Das Erscheinen des Buches der schwedischen Schriftstellerin Ellen Key (1849-1926) „Das Jahrhundert des Kindes“ symbolisiert den Startpunkt der reformpädagogischen Bewegung. Das Buch löste große gesellschaftliche Kontroversen darüber aus, wie Bildung zukünftig aussehen sollte. Key erklärte die bestehende Erziehungspraxis als „Bildungsdrill“, die den kindlichen Bedürfnissen widerspreche. Sie plädierte für eine neue erzieherische Sicht, die sich an den Bedürfnissen der Kinder orientieren sollte. Die individuelle Bildung der Kinder stand für Key im Mittelpunkt. Sie sollten befähigt werden, selbstbestimmt zu handeln und zu denken, und zu charakterstarken Persönlichkeiten erzogen werden.

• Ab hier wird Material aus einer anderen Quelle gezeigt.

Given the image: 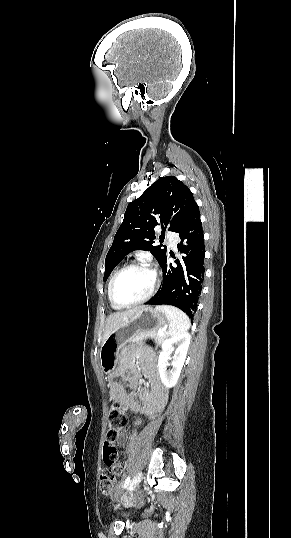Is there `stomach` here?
Segmentation results:
<instances>
[{"label": "stomach", "instance_id": "stomach-1", "mask_svg": "<svg viewBox=\"0 0 291 538\" xmlns=\"http://www.w3.org/2000/svg\"><path fill=\"white\" fill-rule=\"evenodd\" d=\"M167 317L164 313L145 307L135 313L130 320L115 329L100 348V361L103 372L108 376L110 369H117L119 350L139 333L156 332L165 327Z\"/></svg>", "mask_w": 291, "mask_h": 538}]
</instances>
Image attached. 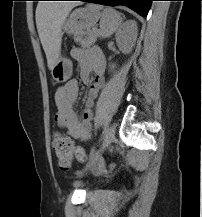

Die Reformbewegung forderte große und gezielte Veränderungen der Schulorganisation. Sie wendete sich gegen die strenge Stoff- und Buchschule des 19. Jahrhunderts. Das Schul- und Bildungswesen wurde als autoritär, lebensfern und kinderfeindlich kritisiert.
Die meisten Vertreter der Reformpädagogik orientierten sich an der Entwicklung des Kindes, seinen Interessen und Bedürfnissen und stellten das Kind in den Mittelpunkt aller Erziehungs- und Unterrichtsmaßnahmen. Es wurde tätiges Lernen, lebendiges Lernen und kindgerechtes Lernen gefordert und das Recht des Kindes auf Selbstbestimmung und Aktivität innerhalb des Lernprozesses.
Die Erziehung „vom Kinde aus“ wurde zum Schlagwort der gesamten Schulreform. Nicht die Schule und ihre Ansprüchen an das Kind waren der Grundgedanke der Reformpädagogen, sondern die optimale ganzheitliche Entwicklung des Kindes und eine Schule, die diese Entwicklung ermöglicht.
Verschiedene Reformpädagogen entwickelten eigene pädagogische Konzepte und Methoden, die in Schulversuchen praktisch umgesetzt wurden. Es entstanden zahlreiche Reformschulen, die sich bis heute erhalten haben und gut besucht werden, z.B. die Waldorf-Schulen, Montessori-Schulen oder die Jena-Plan-Schulen.[3]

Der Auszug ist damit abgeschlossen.